O Ministério Público de Santa Catarina (MPSC) abriu inquérito para apurar a falta de um plano de segurança contra incêndios no Hospital Celso Ramos, em Florianópolis. A investigação foi aberta na quinta-feira (3) e a Promotoria de Justiça deu o prazo de 10 dias para que o estado se manifeste. A Secretaria de Estado da Saúde disse em nota que vai apresentar as respostas dentro do prazo solicitado.
Vistorias e plano
A falta de um plano de segurança já tinha sido constatada pelos bombeiros durante vistorias em abril e julho desse ano, quando o hospital foi notificado e multado. Na época, os bombeiros também encontraram extintores de incêndios vazios e fora do prazo, bem como saídas de emergência trancadas, entre outros problemas.

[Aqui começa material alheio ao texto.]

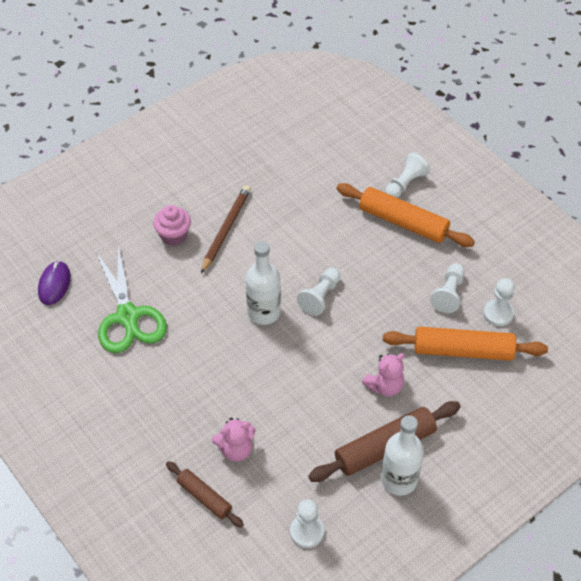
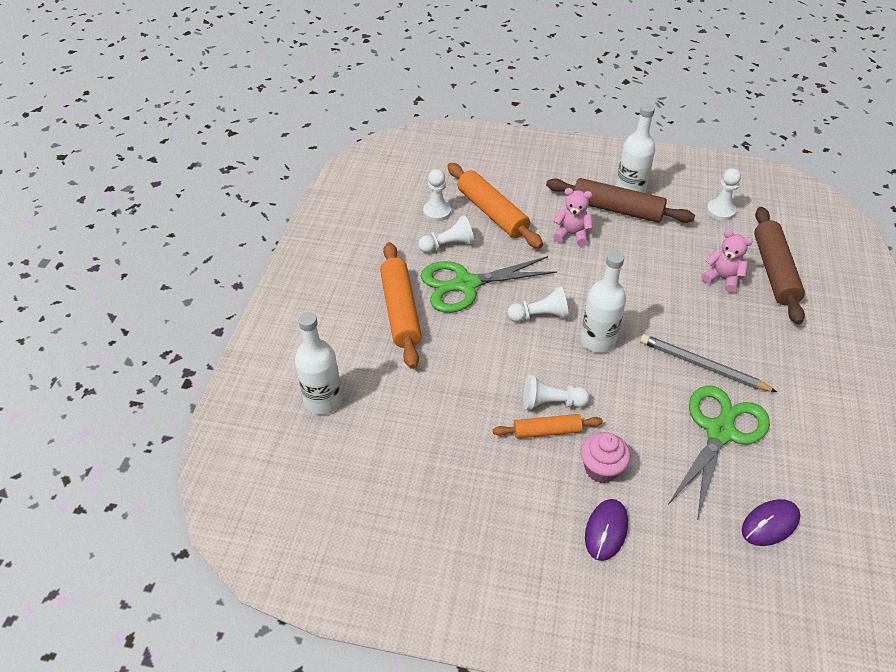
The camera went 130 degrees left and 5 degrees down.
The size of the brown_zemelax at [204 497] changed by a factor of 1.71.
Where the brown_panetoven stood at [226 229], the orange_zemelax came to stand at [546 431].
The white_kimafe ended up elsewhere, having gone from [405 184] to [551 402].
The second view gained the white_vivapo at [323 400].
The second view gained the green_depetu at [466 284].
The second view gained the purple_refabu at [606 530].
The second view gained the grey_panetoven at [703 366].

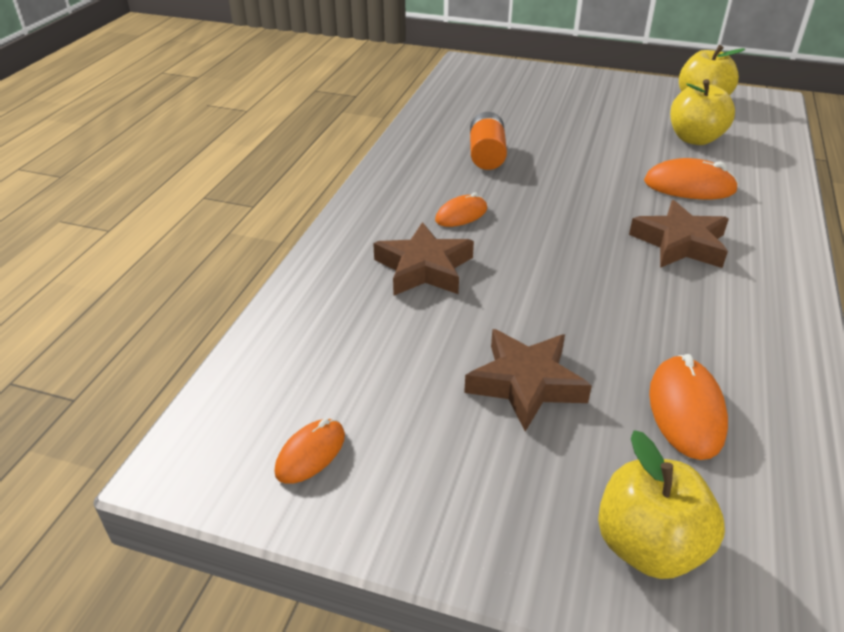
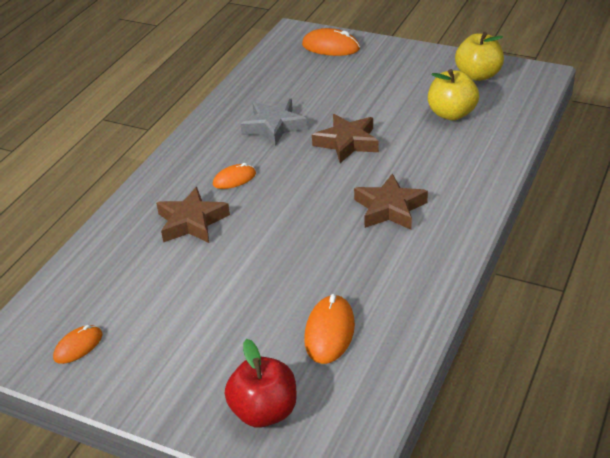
The camera went 10 degrees right and 0 degrees up.
The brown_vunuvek ended up elsewhere, having gone from [526 383] to [347 142].
Where the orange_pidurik stood at [486 155], the grey_vunuvek came to stand at [274 126].
What was the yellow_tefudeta at [648 546] turned into the red_tefudeta at [264 411].
The orange_refabu ended up elsewhere, having gone from [689 186] to [330 47].

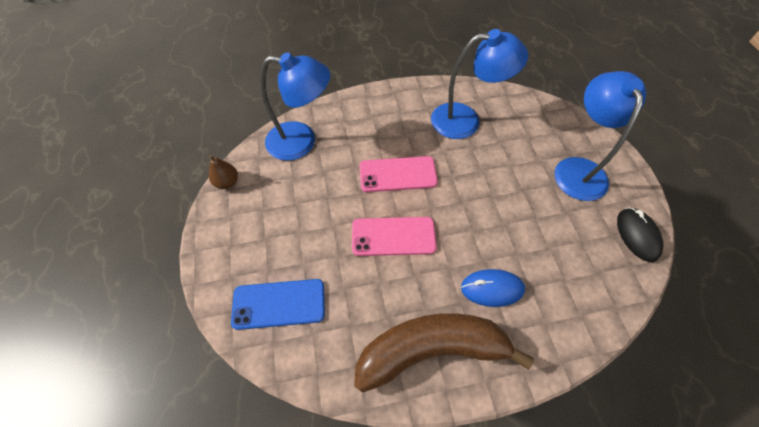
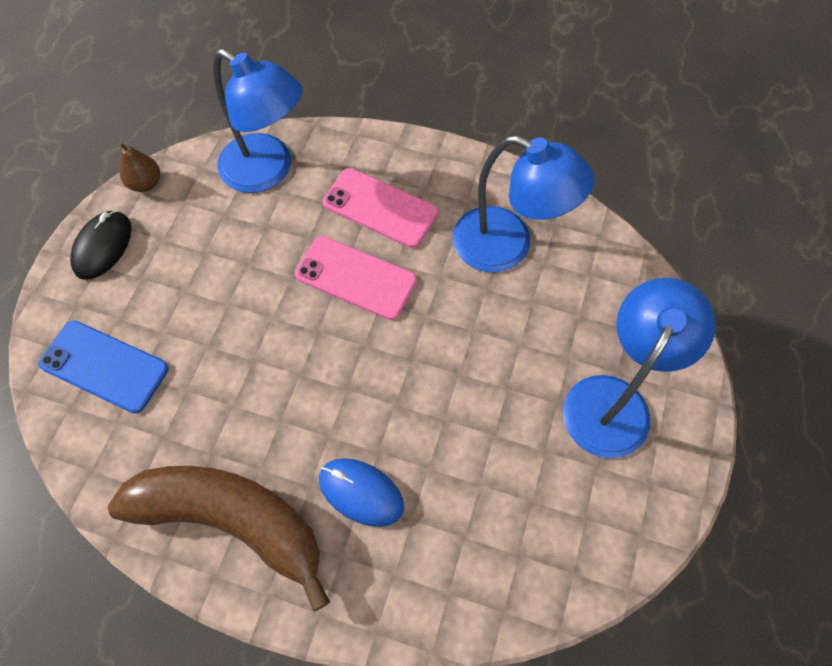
The camera went 30 degrees right and 5 degrees up.
The pink_nafepedak ended up elsewhere, having gone from [393 236] to [380 208].
The black_refabu ended up elsewhere, having gone from [637 235] to [103 247].

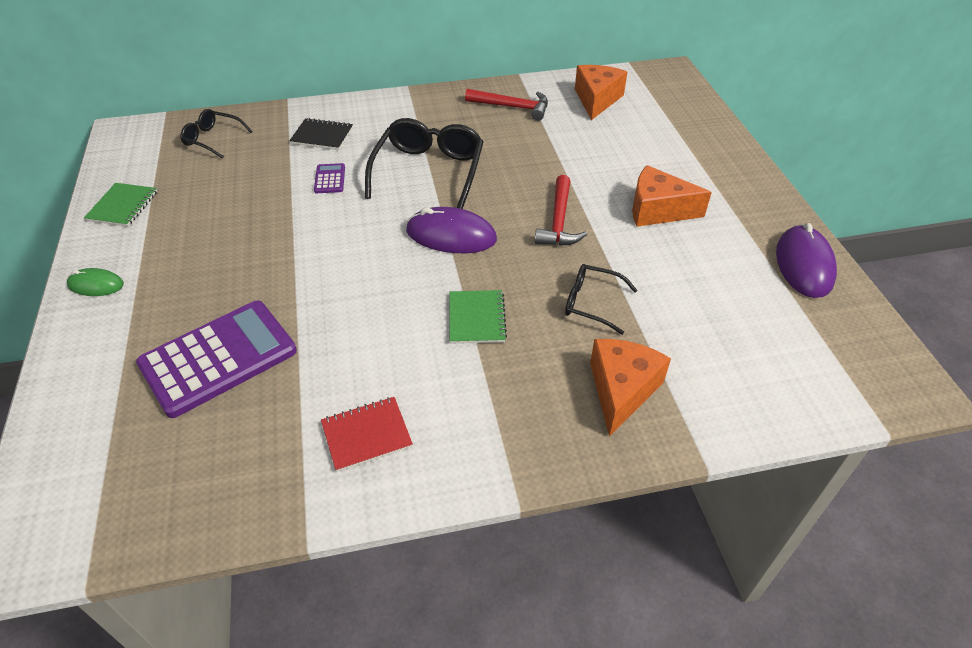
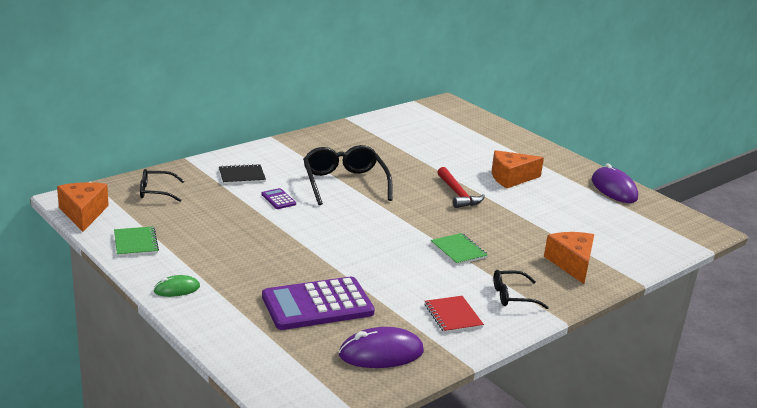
The camera went 30 degrees left and 20 degrees down.
The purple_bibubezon at [218 358] ended up facing another way, 135 degrees counterclockwise from before.
The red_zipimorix at [366 435] ended up facing another way, 60 degrees counterclockwise from before.
The purple_refabu ended up elsewhere, having gone from [451 235] to [381 353].
The second view lost the red_femivune at [512 107].
The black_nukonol ended up elsewhere, having gone from [592 303] to [512 296].
The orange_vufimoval ended up elsewhere, having gone from [596 100] to [83 213].

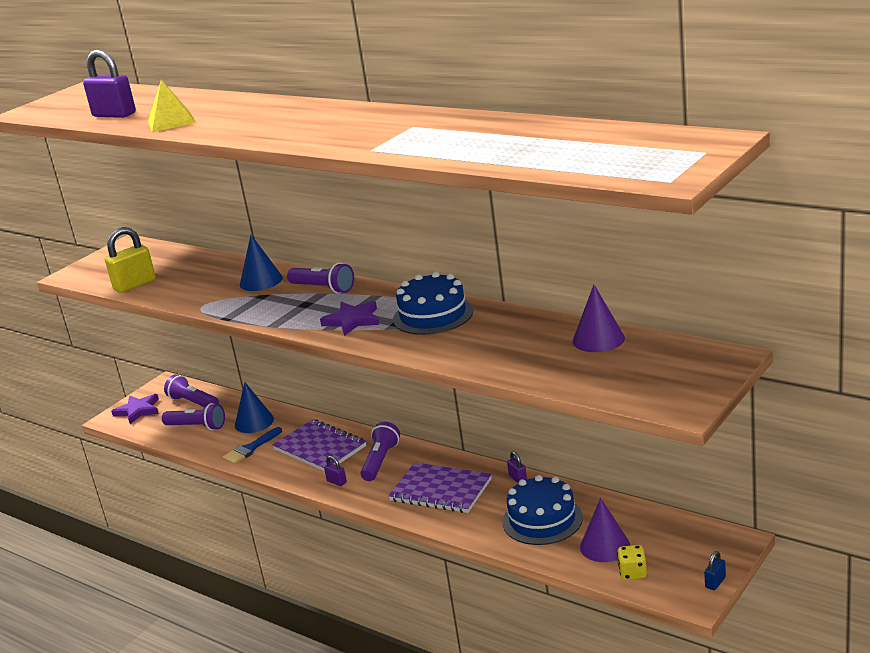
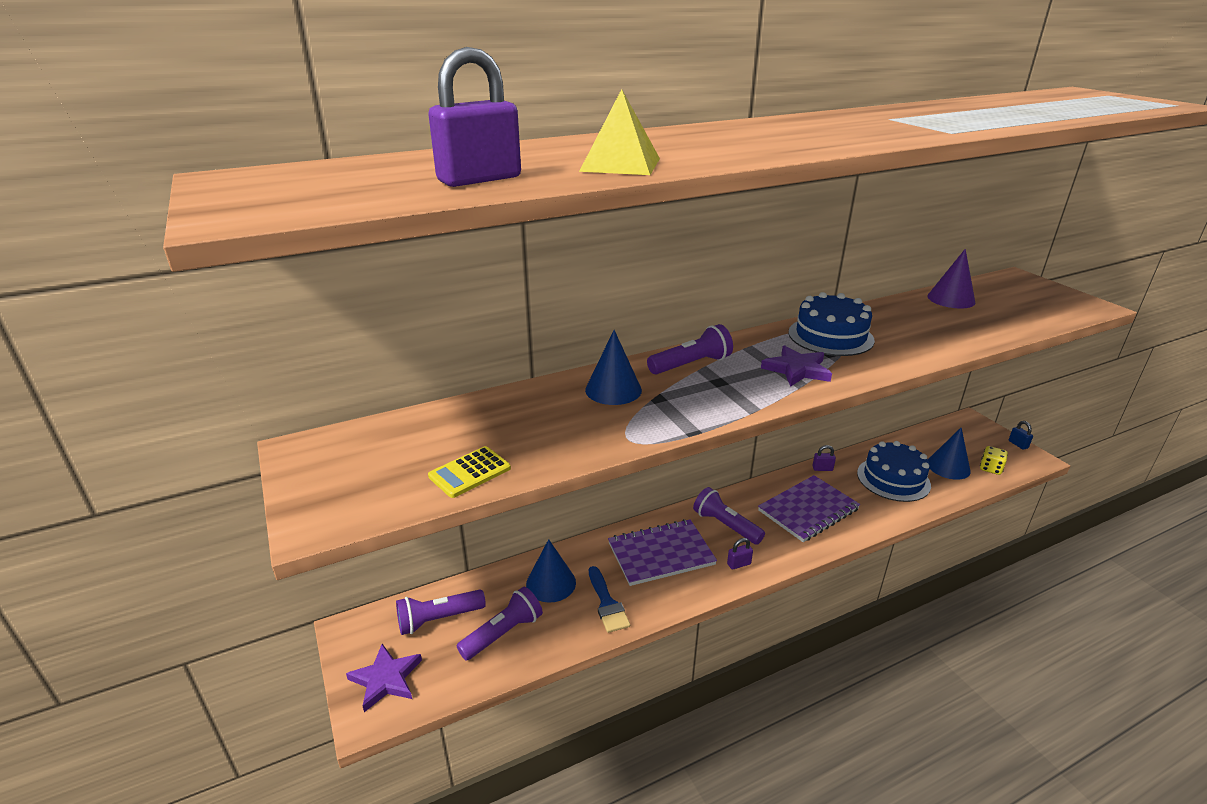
The camera went 65 degrees left and 5 degrees up.
Where the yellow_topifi stood at [134 284], the yellow_bibubezon came to stand at [470 472].
What was the purple_bodimal at [605 546] turned into the blue_bodimal at [948 467].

O plano contra incêndios, segundo o gerente de fiscalização Conselho de Arquitetura e Urbanismo, Fernando Hayashi, é indispensável para o funcionamento de uma edificação do porte do hospital. “Não havendo esse plano, você também não consegue a emissão do documento para utilizar a edificação”, explicou.
O plano de segurança poderia ter sido acionado em 24 de setembro, quando um princípio de incêndio atingiu o hospital. As chamas começaram numa sala de equipamentos eletrônicos e foram rapidamente controladas. Mas a fumaça acabou se espalhando para outros setores – inclusive para a emergência, que teve de ser evacuada.
Isso, segundo o arquiteto, poderia ter sido evitado. “O correto é que ele tenha um sistema para direcionamento dessa fumaça. Nós temos escadas protegidas contra incêndio, portas corta-fogo. Então todo o planejamento do sistema vai abarcar esses sistemas de prevenção para evitar que a fumaça se espalhe na edificação”, disse Hayashi.
O Ministério Público ainda fala que no Hospital Celso Ramos também falta o habite-se, um documento em que se atesta que o local tem condições de segurança.
Até semana que vem, a Secretaria da Saúde precisa apresentar as providências que tomou para regularizar a situação. O Corpo de Bombeiros Militar de Santa Catarina informou que as informações solicitadas à corporação serão repassadas ao MP e à Secretaria, conforme prazo do inquérito.